If you take the bishop, white can take the knight with tempo and save a2. If you move the knight the bishop and the pawn a2 is hanging. So you left white with two problems.
That's true, and no doubt why people stumble on the right answer without seeing the mate threat. However, as I said in the original post, after fxg4 exd7, black would take the pawn on d7, eliminating an annoying advanced central pawn. Meanwhile white saves a2 only by advancing it to a3 where it may soon be targeted by black's bishop (after a3, Ng3 opening the diagonal). You're right that that is nevertheless much better (or less bad) for white, but especially because Qxa2 is a potential mate threat when coupled with the knight. The fact that white has two problems is inherent in the puzzle to begin with, with black to move first. The engine recognises the gravity of the a2 threat when coupled with black's N to the point where it prefers saving it at the cost of the bishop. People who don't see that may make the right move without realising that it wins the bishop.
Sorry, I should have said that white can also move the king to b1, after which black will have a harder time mounting a serious threat with the bishop.
"One has to take the rating of the puzzle with a grain of salt" he said as he wrote an essay complaining about puzzle ratings.
"One has to take the rating of the puzzle with a grain of salt" he said as he wrote an essay complaining about puzzle ratings.

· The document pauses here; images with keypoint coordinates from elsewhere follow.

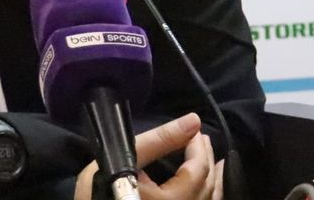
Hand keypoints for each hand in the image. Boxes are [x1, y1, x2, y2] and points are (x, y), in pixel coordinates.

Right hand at [74, 113, 223, 199]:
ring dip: (213, 180)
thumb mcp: (124, 158)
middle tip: (200, 139)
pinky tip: (205, 187)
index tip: (193, 130)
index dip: (198, 147)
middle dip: (206, 159)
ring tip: (215, 162)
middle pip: (207, 186)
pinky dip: (206, 194)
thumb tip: (193, 120)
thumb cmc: (98, 190)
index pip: (198, 170)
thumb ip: (160, 139)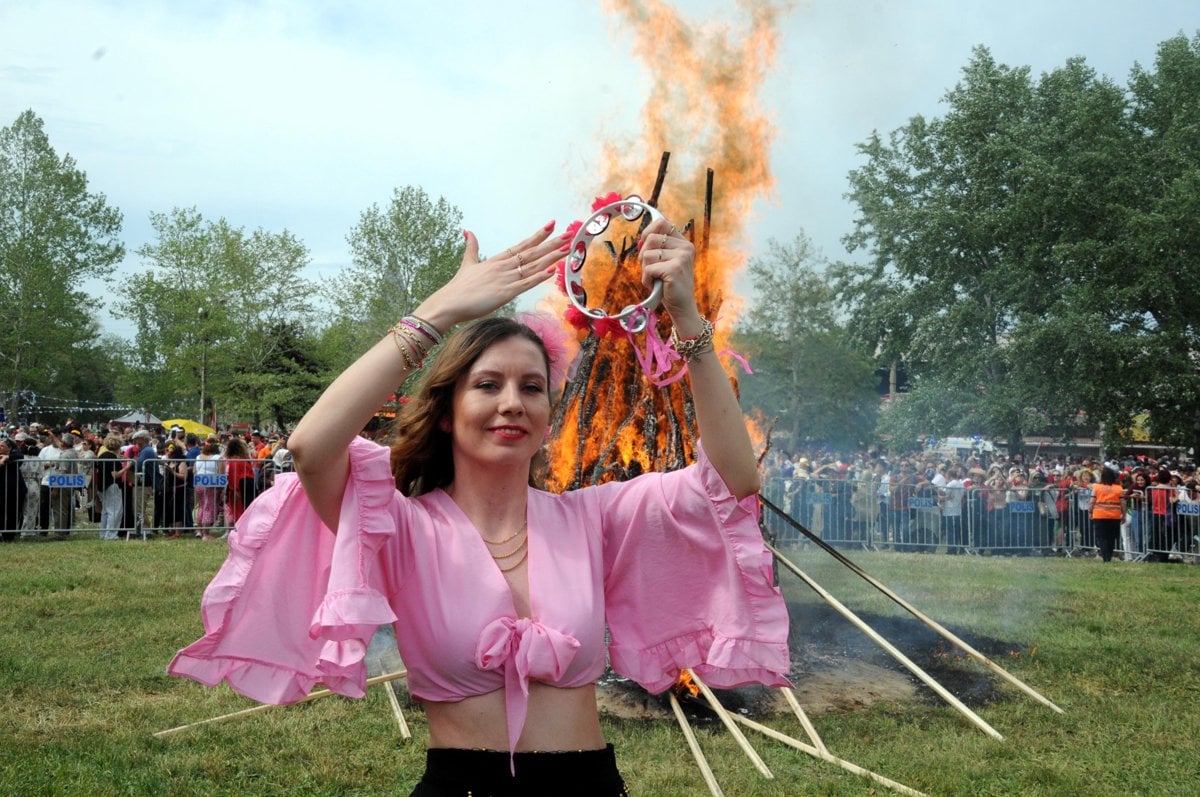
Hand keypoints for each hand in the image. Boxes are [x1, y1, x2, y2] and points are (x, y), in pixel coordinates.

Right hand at [416, 222, 561, 329]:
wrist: (449, 303)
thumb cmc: (458, 287)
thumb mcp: (467, 263)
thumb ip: (471, 247)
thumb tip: (467, 230)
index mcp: (497, 260)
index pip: (522, 245)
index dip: (538, 236)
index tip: (551, 225)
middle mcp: (504, 267)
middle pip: (532, 253)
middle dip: (552, 243)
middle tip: (569, 234)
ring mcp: (505, 279)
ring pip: (533, 266)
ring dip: (551, 257)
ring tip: (567, 249)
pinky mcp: (505, 293)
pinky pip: (525, 284)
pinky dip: (539, 277)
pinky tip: (552, 270)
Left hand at [637, 217, 700, 331]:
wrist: (682, 307)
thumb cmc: (670, 285)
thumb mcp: (665, 263)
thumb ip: (657, 249)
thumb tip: (640, 240)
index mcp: (684, 243)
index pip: (663, 223)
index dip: (648, 231)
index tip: (644, 244)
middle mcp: (685, 248)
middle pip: (651, 238)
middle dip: (643, 255)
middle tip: (650, 269)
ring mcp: (681, 258)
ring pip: (647, 254)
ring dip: (645, 270)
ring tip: (656, 279)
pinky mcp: (674, 269)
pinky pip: (648, 269)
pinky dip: (647, 280)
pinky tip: (656, 286)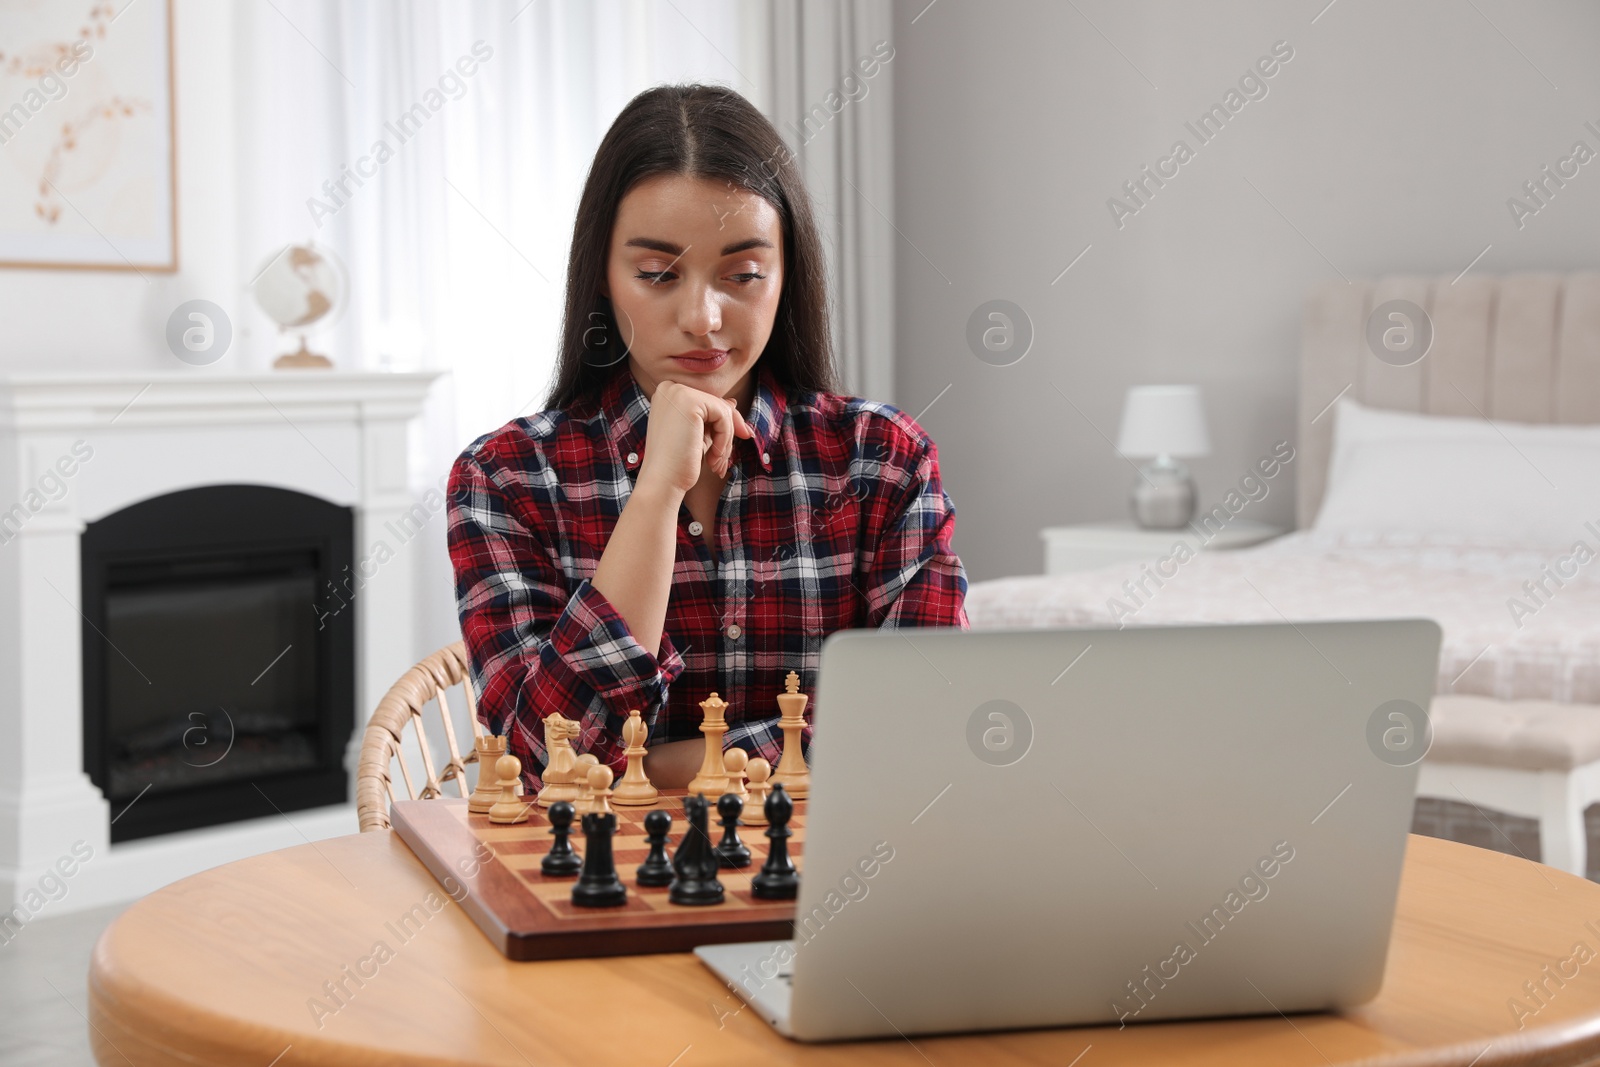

Where's the contradiction? The "essay", actually a short paragraph, is explaining why the puzzle ratings are unreliable and therefore should be taken with a grain of salt. What problem do you have with that? Some people have written whole books arguing that the bible is an unreliable guide to morality or history. Do you think that's contradictory too?

Here's another zero rated puzzle which I think is fine:

lichess.org/training/69203

Again, probably the low rating derives from the ease of stumbling on the right moves without having seen all the steps in advance; however it takes thought to figure out that one either has a mate threat or wins a piece.